(Study material Opens)

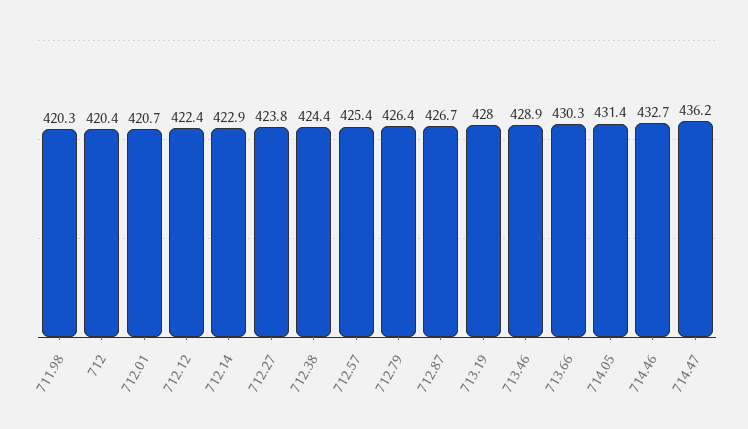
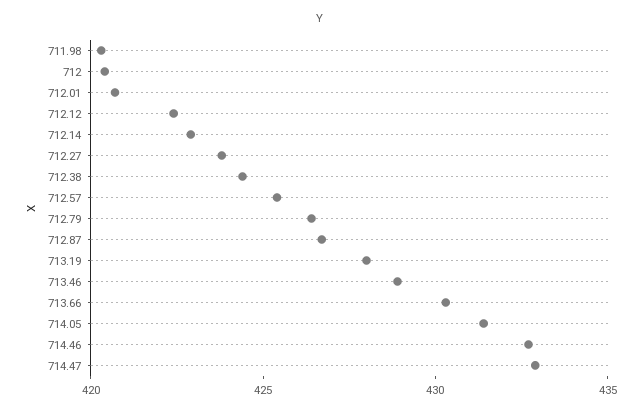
  {
    "711.98": 420.3,
    "712": 420.4,
    "712.01": 420.7,
    "712.12": 422.4,
    "712.14": 422.9,
    "712.27": 423.8,
    "712.38": 424.4,
    "712.57": 425.4,
    "712.79": 426.4,
    "712.87": 426.7,
    "713.19": 428,
    "713.46": 428.9,
    "713.66": 430.3,
    "714.05": 431.4,
    "714.46": 432.7,
-   "714.47": 436.2
+   "714.47": 433
  }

(Study material Closes)

** Task to complete **
The answer must be a word-for-word copy of all the entries, containing no pictures.

** Result of the exercise **
  {
    "711.98": 420.3,
    "712": 420.4,
    "712.01": 420.7,
    "712.12": 422.4,
    "712.14": 422.9,
    "712.27": 423.8,
    "712.38": 424.4,
    "712.57": 425.4,
    "712.79": 426.4,
    "712.87": 426.7,
    "713.19": 428,
    "713.46": 428.9,
    "713.66": 430.3,
    "714.05": 431.4,
    "714.46": 432.7,
-   "714.47": 436.2
+   "714.47": 433
  }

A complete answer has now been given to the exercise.